▶ **SOURCE EXCERPT**:
———

QUESTIONS: The most obvious questions the public should have answered about their government’s actions in regard to First Bank of Idaho are the following:
1. Why did the FDIC and the OTS aggressively come after a small community bank that was experiencing far less dangerous problems than many other banks and dishonestly report to the public that they were taking over and selling the bank in order to save taxpayers money? After all, there were hundreds of banks around the country (and some in Idaho) that were in far worse shape. Is it because First Bank of Idaho had tens of millions of dollars in assets that could be virtually given to TARP-supported super banks that are controlled by the government?
2. Why did FDIC/OTS repeatedly assure First Bank of Idaho that it could get TARP funds if it could find $10 million in private investment and then renege on this assurance when the bank actually found the investors? Is it because FDIC/OTS had already targeted the bank’s assets on behalf of TARP-supported, government-controlled banks? If so, is the government literally stealing private assets from American citizens?
3. Why did FDIC/OTS refuse to allow First Bank of Idaho to receive some $17 million in private investment that would have completely solved the bank’s problems at no cost to the taxpayer and instead – upon learning that the investors were prepared to act – suddenly ignore the June 30, 2009, deadline it had given the bank and immediately fly 40 people into Sun Valley from around the country, take over the bank, sell its assets for an undisclosed price to US Bank, and put out a press release stating that the closure of this bank would cost taxpayers over $191 million? If FDIC/OTS knew (they did) that private investors were ready to act and that this action would both save the bank and save the taxpayers $191 million, why did they seize the bank?

———

▶ **RECORDS FOR THIS TASK**:

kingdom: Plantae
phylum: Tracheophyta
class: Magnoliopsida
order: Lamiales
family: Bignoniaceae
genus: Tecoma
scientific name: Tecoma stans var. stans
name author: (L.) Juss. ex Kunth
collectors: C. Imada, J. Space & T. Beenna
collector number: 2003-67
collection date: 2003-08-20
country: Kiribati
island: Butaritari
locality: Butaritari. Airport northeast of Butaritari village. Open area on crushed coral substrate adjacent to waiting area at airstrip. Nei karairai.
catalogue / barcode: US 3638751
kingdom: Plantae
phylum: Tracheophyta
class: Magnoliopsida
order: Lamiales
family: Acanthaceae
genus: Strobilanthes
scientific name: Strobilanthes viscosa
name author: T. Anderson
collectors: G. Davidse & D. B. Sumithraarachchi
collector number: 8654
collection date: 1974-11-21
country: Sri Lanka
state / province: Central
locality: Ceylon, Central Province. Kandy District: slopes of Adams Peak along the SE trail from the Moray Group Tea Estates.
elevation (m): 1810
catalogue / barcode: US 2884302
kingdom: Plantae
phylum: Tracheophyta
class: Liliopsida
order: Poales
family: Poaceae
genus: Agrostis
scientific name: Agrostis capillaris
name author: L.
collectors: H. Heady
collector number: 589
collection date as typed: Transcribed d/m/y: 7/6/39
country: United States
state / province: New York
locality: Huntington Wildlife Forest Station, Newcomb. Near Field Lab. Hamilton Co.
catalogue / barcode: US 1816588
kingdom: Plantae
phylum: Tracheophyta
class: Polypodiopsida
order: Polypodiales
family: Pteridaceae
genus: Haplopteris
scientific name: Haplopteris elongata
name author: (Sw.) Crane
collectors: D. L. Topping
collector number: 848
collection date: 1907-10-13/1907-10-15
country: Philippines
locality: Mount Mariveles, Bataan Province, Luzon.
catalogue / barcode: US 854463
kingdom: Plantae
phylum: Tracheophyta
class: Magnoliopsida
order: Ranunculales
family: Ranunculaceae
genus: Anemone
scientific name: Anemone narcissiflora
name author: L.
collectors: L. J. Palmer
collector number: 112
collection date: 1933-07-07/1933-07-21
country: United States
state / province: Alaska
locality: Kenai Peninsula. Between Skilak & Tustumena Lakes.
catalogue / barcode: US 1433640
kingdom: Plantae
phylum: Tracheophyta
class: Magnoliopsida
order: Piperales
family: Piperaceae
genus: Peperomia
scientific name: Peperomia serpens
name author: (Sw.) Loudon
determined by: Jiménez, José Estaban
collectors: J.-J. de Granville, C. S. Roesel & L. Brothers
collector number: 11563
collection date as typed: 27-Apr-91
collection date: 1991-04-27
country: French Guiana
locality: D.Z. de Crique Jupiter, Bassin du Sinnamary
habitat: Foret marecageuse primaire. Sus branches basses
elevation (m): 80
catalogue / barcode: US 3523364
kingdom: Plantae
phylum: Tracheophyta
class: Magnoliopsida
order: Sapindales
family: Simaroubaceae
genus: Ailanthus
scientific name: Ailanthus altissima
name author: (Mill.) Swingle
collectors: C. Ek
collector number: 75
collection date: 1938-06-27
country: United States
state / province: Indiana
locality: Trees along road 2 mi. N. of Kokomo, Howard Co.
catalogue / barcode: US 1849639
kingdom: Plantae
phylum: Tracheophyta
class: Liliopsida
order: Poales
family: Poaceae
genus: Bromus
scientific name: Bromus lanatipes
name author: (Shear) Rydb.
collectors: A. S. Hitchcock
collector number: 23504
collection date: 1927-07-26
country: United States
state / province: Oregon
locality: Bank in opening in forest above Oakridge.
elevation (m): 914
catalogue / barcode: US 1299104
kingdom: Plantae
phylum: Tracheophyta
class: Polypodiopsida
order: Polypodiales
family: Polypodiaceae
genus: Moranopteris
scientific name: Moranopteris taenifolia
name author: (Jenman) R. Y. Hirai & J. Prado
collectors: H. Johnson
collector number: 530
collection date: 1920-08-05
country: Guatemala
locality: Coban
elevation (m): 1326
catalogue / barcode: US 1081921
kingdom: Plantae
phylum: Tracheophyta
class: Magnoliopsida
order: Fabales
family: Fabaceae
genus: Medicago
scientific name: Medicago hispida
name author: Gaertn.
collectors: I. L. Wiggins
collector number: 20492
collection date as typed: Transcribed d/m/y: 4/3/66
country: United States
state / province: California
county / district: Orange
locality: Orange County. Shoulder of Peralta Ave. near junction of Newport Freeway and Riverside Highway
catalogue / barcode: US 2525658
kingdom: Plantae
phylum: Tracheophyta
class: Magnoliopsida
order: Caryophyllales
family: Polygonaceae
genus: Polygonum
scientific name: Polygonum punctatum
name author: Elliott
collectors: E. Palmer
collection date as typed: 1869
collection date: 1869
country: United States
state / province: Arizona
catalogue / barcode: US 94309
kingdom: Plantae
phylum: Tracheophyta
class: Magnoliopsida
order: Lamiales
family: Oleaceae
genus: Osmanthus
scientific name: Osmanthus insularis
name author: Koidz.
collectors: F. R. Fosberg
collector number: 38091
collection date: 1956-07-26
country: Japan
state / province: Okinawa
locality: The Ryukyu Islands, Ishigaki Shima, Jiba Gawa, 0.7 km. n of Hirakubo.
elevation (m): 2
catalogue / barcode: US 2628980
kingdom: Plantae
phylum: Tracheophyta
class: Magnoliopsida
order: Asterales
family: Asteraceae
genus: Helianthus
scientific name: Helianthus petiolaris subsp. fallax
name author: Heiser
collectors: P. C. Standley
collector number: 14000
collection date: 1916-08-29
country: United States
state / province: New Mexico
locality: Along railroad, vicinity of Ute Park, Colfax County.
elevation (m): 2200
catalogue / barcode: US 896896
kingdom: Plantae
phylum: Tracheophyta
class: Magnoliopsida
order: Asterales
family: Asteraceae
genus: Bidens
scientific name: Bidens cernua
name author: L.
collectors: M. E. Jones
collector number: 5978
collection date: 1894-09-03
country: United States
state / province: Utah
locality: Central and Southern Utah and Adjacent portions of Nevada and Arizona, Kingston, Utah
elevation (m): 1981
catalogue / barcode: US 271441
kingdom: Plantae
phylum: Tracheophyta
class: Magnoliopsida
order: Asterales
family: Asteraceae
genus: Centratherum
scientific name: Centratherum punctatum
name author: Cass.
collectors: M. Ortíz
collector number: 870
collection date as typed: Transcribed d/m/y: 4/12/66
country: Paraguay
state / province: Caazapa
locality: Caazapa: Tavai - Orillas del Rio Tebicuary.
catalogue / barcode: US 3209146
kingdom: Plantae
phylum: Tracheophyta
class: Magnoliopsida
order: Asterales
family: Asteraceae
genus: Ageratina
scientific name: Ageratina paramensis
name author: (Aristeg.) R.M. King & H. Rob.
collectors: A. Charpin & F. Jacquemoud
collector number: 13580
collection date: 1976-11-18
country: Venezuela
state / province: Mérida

———

▶ **WORK TO DO**:
1. In the text about First Bank of Idaho, which bank received the seized bank's assets?
2. Please copy the records from their first line up to and including the line with "scientific name: Strobilanthes viscosa".
The text about First Bank of Idaho and the records are unrelated material.

▶ **RESPONSES**:
1. US Bank.

2.
kingdom: Plantae
phylum: Tracheophyta
class: Magnoliopsida
order: Lamiales
family: Bignoniaceae
genus: Tecoma
scientific name: Tecoma stans var. stans
name author: (L.) Juss. ex Kunth
collectors: C. Imada, J. Space & T. Beenna
collector number: 2003-67
collection date: 2003-08-20
country: Kiribati
island: Butaritari
locality: Butaritari. Airport northeast of Butaritari village. Open area on crushed coral substrate adjacent to waiting area at airstrip. Nei karairai.
catalogue / barcode: US 3638751
kingdom: Plantae
phylum: Tracheophyta
class: Magnoliopsida
order: Lamiales
family: Acanthaceae
genus: Strobilanthes
scientific name: Strobilanthes viscosa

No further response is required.